TO-DO ITEM - Write out the lines of the rows below as a JSON list of strings, one string per line, with blank lines and the picture lines omitted.

RECORDS FOR THIS EXERCISE section start

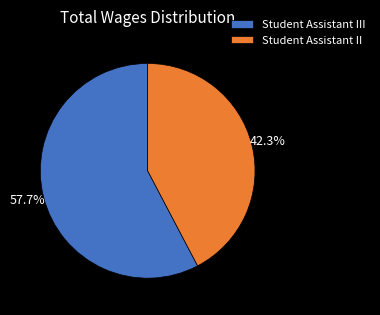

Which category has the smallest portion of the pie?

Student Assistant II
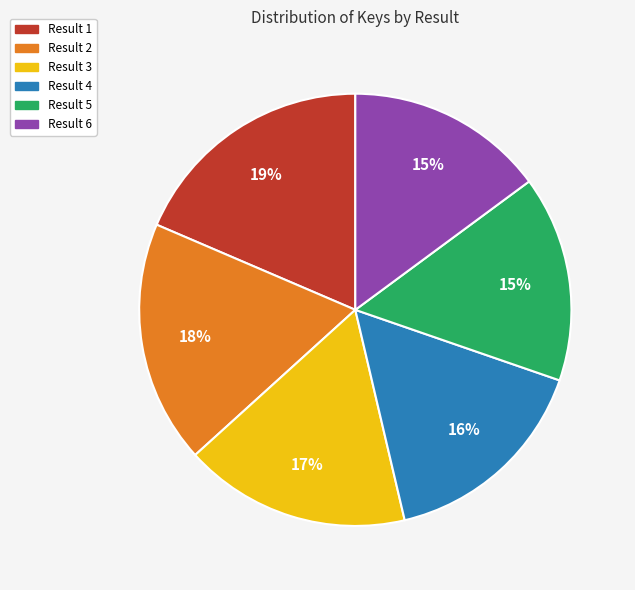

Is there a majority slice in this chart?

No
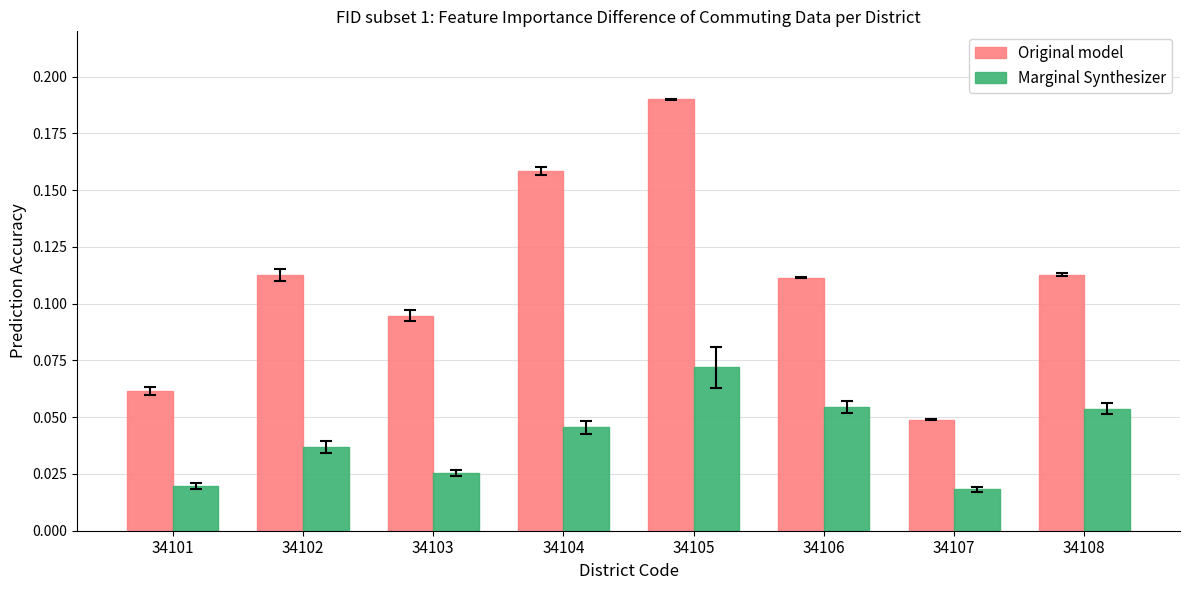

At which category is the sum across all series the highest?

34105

RECORDS FOR THIS EXERCISE section end

ANSWER TO THIS PROBLEM -
[
  "Which category has the smallest portion of the pie?",
  "Student Assistant II",
  "Is there a majority slice in this chart?",
  "No",
  "At which category is the sum across all series the highest?",
  "34105"
]